## What to do
In the entries below, find the line with "DOSB-2366, due: Jan 21 -> Jan 20" and the line with "DOSB-2462, start: Jan 17 -> Jan 13". Print those two and everything between them exactly, and nothing else.

## Materials provided
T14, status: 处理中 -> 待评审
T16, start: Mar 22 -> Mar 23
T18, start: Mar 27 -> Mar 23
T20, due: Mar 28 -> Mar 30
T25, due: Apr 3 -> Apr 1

* * *

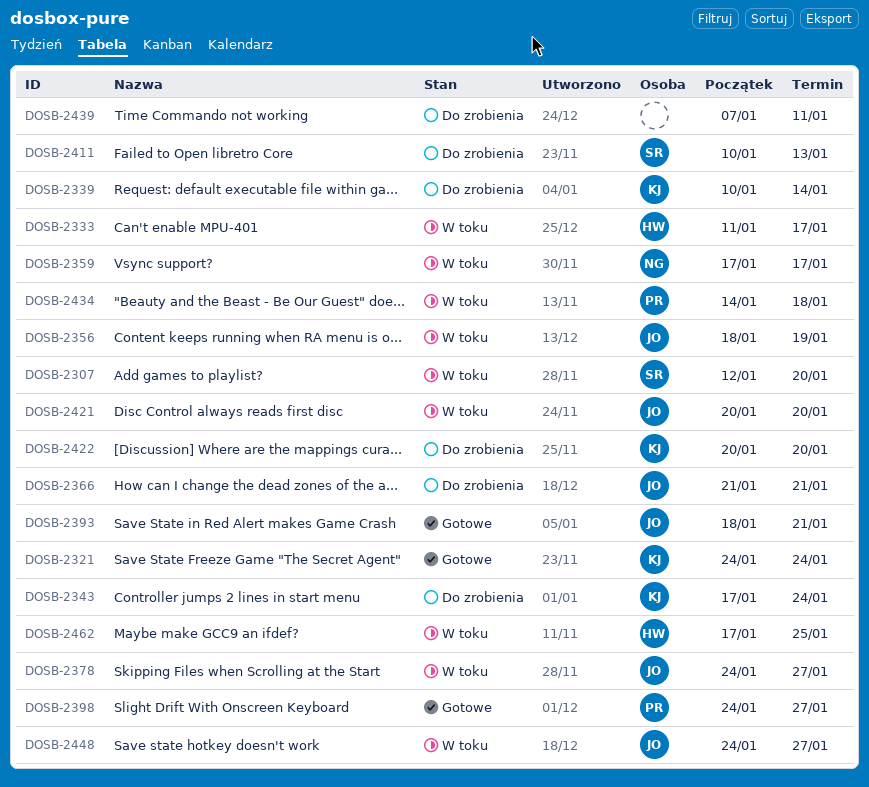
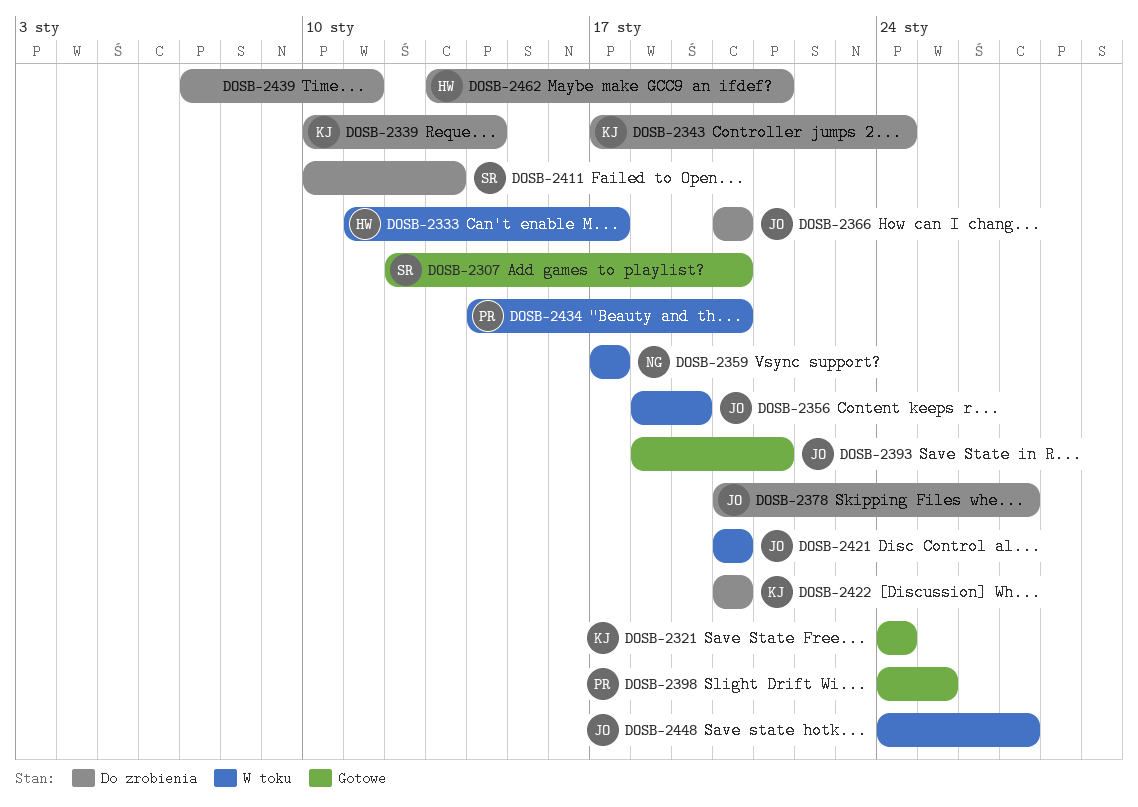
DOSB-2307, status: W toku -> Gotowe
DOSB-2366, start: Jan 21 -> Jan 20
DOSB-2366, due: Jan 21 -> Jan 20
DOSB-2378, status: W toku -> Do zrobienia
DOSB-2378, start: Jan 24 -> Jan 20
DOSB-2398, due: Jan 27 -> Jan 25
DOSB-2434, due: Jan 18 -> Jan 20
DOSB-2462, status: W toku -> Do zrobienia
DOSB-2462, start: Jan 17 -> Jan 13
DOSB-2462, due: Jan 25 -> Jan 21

---

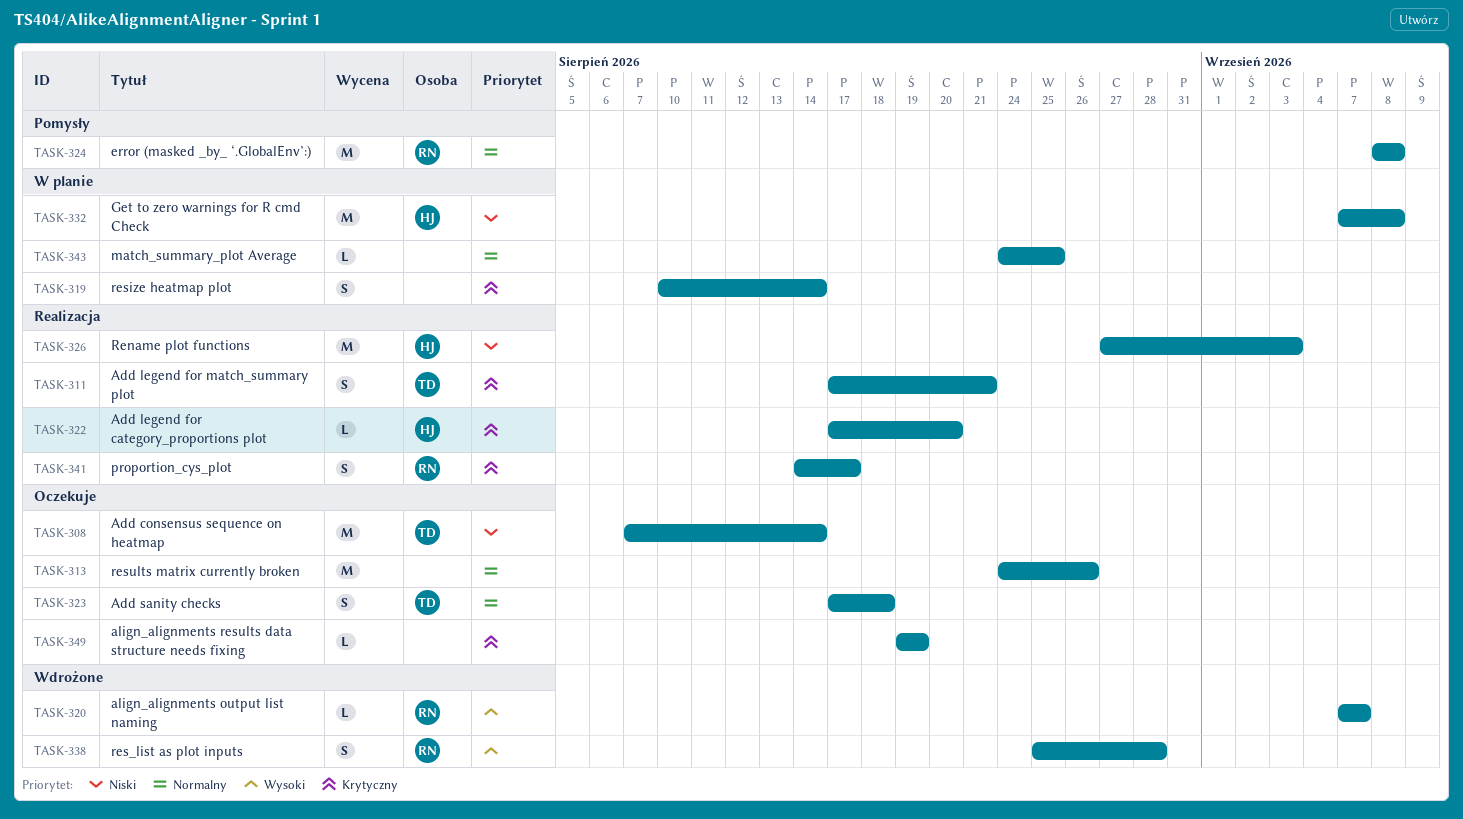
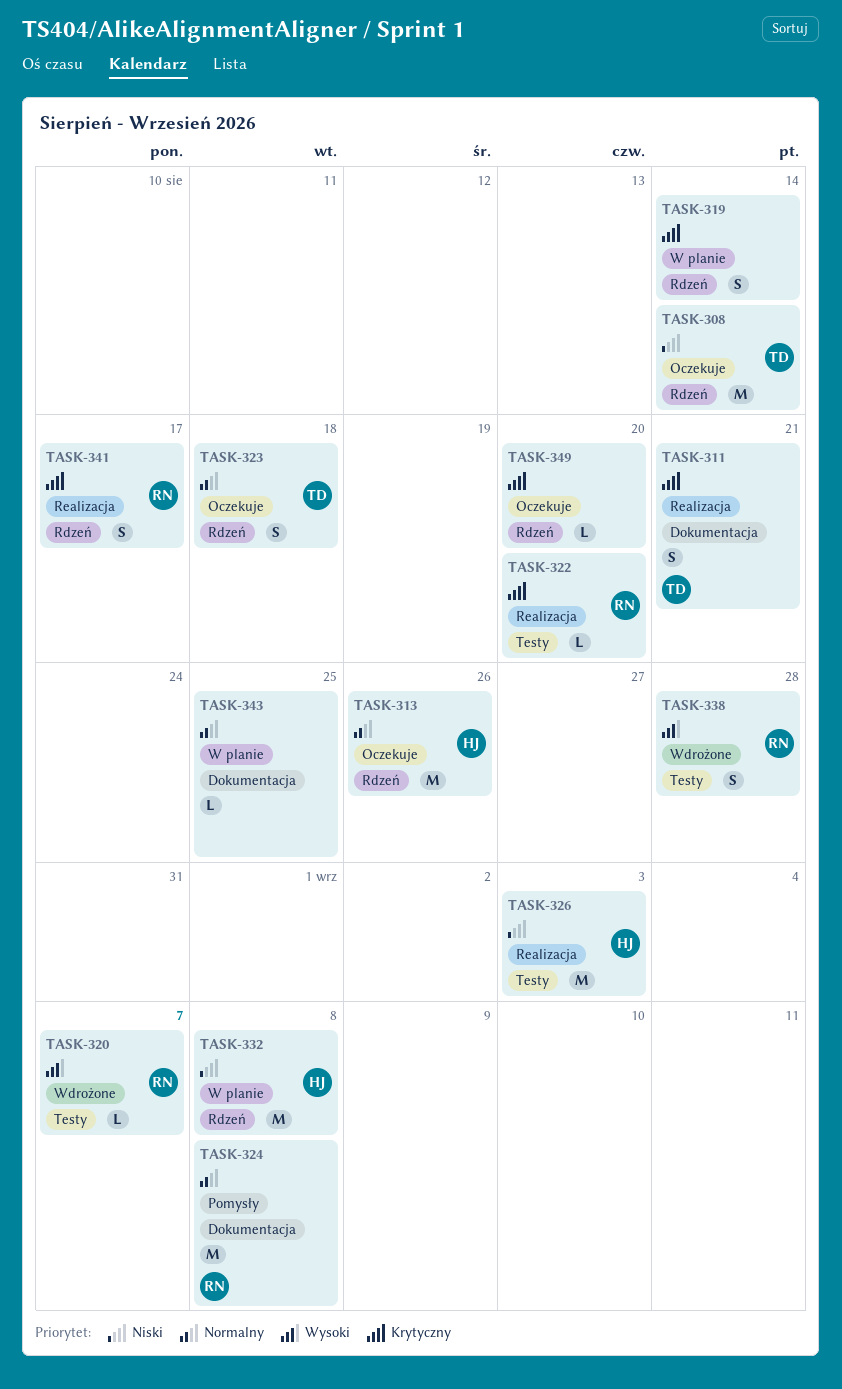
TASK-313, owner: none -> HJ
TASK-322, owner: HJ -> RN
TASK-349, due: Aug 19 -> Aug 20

## Response to the exercise
DOSB-2366, due: Jan 21 -> Jan 20
DOSB-2378, status: W toku -> Do zrobienia
DOSB-2378, start: Jan 24 -> Jan 20
DOSB-2398, due: Jan 27 -> Jan 25
DOSB-2434, due: Jan 18 -> Jan 20
DOSB-2462, status: W toku -> Do zrobienia
DOSB-2462, start: Jan 17 -> Jan 13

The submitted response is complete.